What is Autism?
Autism spectrum disorder (ASD) and autism are both general terms for a group of complex disorders of brain development. These disorders are characterized, in varying degrees, by difficulties in social interaction, verbal and nonverbal communication and repetitive behaviors. With the May 2013 publication of the DSM-5 diagnostic manual, all autism disorders were merged into one umbrella diagnosis of ASD. Previously, they were recognized as distinct subtypes, including autistic disorder, childhood disintegrative disorder, pervasive developmental disorder-not otherwise specified (PDD-NOS) and Asperger syndrome.
ASD can be associated with intellectual disability, difficulties in motor coordination and attention and physical health issues such as sleep and gastrointestinal disturbances. Some persons with ASD excel in visual skills, music, math and art.
Autism appears to have its roots in very early brain development. However, the most obvious signs of autism and symptoms of autism tend to emerge between 2 and 3 years of age. Autism Speaks continues to fund research on effective methods for earlier diagnosis, as early intervention with proven behavioral therapies can improve outcomes. Increasing autism awareness is a key aspect of this work and one in which our families and volunteers play an invaluable role.
How Common Is Autism?
The official figure for Ireland is 1 in 100.
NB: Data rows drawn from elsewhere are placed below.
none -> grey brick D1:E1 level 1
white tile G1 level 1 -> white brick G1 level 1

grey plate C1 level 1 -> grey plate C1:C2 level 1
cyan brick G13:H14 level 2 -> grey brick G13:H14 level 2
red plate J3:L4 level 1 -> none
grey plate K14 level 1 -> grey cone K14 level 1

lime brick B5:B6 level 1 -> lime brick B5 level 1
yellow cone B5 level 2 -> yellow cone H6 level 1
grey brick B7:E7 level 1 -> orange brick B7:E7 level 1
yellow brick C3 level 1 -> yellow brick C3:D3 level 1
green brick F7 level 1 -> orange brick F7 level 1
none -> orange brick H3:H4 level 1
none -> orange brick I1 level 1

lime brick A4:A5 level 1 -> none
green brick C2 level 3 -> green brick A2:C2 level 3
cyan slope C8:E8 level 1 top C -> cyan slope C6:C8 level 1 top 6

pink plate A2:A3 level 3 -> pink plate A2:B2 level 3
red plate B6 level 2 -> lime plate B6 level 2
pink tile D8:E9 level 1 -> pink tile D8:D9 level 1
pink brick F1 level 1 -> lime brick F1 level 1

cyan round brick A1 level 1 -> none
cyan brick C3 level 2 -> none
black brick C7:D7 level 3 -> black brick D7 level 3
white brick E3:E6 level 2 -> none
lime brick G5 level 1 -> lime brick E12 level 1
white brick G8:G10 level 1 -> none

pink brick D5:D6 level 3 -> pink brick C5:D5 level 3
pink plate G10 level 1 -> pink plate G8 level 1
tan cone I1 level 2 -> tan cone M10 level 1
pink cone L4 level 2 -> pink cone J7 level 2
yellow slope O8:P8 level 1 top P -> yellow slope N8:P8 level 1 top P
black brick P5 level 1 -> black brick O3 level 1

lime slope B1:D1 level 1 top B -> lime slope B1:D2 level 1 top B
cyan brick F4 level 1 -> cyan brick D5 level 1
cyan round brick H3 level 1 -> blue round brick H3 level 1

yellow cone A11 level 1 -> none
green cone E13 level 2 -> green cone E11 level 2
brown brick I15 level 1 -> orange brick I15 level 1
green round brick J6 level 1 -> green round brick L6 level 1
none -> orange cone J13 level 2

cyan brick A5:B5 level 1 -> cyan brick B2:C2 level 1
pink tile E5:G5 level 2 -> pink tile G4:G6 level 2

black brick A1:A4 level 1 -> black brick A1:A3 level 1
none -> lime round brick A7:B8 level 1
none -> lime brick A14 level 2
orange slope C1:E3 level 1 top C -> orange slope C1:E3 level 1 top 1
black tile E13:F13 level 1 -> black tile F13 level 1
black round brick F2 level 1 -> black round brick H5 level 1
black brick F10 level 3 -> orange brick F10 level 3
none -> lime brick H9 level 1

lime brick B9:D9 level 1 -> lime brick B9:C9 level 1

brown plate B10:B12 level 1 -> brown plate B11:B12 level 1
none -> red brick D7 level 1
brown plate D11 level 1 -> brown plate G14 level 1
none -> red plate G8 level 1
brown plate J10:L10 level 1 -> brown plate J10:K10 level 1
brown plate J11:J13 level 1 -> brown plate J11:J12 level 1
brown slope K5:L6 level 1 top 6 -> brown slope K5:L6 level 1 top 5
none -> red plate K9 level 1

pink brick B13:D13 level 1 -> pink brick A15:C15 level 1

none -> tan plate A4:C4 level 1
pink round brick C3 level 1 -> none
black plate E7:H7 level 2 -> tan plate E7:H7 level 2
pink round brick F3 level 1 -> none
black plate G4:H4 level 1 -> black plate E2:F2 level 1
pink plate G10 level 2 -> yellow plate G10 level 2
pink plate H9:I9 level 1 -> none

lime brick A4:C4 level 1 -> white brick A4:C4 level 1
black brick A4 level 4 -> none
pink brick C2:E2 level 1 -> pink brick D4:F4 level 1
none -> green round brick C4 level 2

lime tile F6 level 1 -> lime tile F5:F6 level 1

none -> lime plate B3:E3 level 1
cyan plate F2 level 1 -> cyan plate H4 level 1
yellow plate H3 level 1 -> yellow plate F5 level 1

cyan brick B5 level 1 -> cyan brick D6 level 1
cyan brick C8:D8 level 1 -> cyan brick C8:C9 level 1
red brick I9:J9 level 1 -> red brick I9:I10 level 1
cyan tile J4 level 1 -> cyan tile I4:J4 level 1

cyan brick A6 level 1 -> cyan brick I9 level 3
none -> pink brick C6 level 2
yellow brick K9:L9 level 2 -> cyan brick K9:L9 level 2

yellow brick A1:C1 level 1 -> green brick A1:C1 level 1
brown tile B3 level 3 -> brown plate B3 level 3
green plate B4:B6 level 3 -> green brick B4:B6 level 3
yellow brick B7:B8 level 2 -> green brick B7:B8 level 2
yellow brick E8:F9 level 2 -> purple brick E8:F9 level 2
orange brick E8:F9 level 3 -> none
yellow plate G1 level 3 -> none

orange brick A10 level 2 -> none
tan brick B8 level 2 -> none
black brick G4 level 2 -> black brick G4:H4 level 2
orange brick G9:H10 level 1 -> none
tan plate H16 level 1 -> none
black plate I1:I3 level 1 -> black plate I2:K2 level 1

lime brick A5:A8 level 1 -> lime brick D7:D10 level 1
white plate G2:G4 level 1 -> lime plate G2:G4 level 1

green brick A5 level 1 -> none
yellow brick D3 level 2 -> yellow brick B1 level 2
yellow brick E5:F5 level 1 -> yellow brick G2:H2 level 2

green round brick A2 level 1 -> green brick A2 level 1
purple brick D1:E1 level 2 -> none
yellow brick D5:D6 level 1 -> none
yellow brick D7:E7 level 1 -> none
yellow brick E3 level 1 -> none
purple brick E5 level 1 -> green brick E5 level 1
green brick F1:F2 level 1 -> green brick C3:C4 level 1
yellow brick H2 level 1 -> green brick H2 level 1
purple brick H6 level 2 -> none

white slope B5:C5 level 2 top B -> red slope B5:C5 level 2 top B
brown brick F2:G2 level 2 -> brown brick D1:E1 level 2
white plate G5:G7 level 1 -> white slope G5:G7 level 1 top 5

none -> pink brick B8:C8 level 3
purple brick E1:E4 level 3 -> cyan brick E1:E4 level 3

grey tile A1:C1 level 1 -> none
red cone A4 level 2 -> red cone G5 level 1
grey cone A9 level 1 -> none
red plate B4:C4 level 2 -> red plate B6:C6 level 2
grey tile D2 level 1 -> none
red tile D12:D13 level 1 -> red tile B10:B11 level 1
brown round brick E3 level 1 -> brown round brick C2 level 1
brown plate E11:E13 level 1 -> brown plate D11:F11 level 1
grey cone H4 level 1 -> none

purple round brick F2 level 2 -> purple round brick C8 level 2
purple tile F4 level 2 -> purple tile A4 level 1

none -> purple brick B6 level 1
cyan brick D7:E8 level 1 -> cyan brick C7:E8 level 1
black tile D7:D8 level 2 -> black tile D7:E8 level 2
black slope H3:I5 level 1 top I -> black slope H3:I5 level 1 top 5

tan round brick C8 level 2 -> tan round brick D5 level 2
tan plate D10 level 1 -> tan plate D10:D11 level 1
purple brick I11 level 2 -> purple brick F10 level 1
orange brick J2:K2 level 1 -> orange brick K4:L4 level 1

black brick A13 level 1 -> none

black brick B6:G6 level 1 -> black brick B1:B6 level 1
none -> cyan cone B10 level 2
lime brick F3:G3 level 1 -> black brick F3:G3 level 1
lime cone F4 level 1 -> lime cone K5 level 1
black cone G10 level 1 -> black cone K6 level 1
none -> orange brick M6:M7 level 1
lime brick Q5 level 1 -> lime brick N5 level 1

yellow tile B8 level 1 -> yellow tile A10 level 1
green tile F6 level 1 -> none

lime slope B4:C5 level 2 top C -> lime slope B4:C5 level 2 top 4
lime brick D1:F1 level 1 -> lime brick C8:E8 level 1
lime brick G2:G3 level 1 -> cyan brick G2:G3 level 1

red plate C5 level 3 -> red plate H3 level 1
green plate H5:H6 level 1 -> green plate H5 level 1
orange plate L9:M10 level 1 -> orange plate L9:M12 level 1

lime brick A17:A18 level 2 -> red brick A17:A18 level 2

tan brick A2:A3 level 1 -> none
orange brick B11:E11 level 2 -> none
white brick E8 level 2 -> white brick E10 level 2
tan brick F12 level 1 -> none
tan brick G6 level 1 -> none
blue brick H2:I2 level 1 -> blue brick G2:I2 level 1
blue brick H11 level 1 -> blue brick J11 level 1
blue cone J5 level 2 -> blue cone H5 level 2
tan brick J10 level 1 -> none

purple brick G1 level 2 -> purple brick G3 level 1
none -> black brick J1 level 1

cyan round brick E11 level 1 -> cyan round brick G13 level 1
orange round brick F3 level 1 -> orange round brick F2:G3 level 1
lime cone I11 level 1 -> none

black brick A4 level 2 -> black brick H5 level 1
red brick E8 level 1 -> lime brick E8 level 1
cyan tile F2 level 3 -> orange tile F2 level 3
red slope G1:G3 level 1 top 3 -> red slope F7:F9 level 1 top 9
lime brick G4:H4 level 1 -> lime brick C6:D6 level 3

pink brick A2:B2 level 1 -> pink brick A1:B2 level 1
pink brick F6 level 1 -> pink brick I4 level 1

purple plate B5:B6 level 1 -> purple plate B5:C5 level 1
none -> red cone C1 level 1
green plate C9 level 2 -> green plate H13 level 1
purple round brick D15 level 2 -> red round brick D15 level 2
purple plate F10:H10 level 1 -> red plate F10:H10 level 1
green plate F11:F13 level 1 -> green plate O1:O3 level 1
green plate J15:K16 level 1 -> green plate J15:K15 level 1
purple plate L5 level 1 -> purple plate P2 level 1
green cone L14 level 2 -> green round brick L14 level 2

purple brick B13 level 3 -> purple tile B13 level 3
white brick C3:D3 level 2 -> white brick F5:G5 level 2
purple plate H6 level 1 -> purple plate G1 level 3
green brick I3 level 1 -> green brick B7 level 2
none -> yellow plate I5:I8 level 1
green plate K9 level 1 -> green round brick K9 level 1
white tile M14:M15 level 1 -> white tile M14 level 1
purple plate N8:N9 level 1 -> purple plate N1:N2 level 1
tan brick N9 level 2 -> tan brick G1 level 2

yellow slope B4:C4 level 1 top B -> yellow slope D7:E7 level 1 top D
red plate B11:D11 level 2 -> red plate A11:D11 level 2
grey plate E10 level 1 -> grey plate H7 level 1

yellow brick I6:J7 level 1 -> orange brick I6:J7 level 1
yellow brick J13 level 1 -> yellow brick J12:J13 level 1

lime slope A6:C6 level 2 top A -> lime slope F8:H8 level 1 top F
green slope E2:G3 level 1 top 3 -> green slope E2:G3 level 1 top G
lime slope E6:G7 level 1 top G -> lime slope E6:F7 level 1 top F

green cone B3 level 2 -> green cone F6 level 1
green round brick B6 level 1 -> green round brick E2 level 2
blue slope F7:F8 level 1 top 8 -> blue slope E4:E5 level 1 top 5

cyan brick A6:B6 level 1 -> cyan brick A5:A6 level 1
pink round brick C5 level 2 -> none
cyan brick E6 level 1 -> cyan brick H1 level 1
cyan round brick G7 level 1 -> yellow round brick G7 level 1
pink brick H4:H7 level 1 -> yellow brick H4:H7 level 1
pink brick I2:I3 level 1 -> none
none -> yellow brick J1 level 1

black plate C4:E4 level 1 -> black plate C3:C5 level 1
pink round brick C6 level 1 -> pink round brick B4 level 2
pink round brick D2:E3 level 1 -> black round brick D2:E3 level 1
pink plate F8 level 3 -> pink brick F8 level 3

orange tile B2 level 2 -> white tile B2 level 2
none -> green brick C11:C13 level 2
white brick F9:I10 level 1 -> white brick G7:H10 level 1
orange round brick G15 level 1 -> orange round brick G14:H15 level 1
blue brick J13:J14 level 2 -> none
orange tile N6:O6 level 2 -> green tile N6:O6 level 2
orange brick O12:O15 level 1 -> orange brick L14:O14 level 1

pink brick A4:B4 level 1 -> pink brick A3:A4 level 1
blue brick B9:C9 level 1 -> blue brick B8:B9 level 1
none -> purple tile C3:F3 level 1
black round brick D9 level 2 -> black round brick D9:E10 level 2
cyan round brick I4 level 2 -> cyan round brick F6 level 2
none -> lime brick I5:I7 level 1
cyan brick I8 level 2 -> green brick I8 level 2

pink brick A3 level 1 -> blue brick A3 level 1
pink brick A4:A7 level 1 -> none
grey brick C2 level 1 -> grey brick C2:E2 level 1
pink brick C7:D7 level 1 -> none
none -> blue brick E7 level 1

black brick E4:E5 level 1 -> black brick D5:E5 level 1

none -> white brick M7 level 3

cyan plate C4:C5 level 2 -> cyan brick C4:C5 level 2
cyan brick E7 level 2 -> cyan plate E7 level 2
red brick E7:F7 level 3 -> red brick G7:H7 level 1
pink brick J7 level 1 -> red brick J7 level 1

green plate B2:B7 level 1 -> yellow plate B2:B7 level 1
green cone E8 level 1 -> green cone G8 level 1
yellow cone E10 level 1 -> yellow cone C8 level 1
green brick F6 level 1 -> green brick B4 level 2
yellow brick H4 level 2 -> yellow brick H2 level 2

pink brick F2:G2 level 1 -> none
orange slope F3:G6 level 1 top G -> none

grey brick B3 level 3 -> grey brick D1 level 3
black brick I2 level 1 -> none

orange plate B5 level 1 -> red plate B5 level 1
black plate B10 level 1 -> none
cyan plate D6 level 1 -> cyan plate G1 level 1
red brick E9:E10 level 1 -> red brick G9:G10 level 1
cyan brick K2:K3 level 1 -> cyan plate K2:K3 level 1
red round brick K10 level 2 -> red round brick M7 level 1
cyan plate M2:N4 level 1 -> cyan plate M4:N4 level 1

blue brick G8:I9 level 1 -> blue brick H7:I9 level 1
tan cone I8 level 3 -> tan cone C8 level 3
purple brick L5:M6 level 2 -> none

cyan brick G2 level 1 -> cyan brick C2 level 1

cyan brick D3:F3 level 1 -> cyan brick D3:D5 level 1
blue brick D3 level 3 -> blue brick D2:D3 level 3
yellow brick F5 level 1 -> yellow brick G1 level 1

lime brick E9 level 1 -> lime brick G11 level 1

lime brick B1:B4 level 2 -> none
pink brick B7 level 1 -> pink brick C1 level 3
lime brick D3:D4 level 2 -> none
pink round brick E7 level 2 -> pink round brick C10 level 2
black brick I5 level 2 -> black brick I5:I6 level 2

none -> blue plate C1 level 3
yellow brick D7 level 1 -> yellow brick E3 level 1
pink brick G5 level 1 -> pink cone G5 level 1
Prevalence Study Autism Counts – Irish Autism Action has funded a study that determined the number of people in Ireland who are on the autism spectrum. By providing a concrete figure for incidence of autism the Irish Autism Prevalence Study will make a compelling case for the State to invest in resources for autistic people. This study was carried out in conjunction with DCU and lead by Professor Anthony Staines. The study concluded that the current rate of autism in Ireland is 1 in 100. http://irishautismaction.blogspot.ie/2013/04/the-irish-times-april-9th.html
Although it is widely maintained that the increase in incidence can, in part, be attributed to better diagnostic procedures, it is apparent that the condition itself is reaching epidemic proportions worldwide.
What we do know is that the number of young children coming into the system each year is significantly greater than in the past and that the autism community in Ireland is growing and ageing. Therefore demand for services to meet the needs of this special population will also continue to grow.
What Does It Mean to Be “On the Spectrum”?
Each individual with autism is unique. Many of those on the autism spectrum have exceptional abilities in visual skills, music and academic skills. About 40 percent have average to above average intellectual abilities. Indeed, many persons on the spectrum take deserved pride in their distinctive abilities and “atypical” ways of viewing the world. Others with autism have significant disability and are unable to live independently. About 25 percent of individuals with ASD are nonverbal but can learn to communicate using other means. iCARE Ltd mission is to improve the lives of all those on the autism spectrum.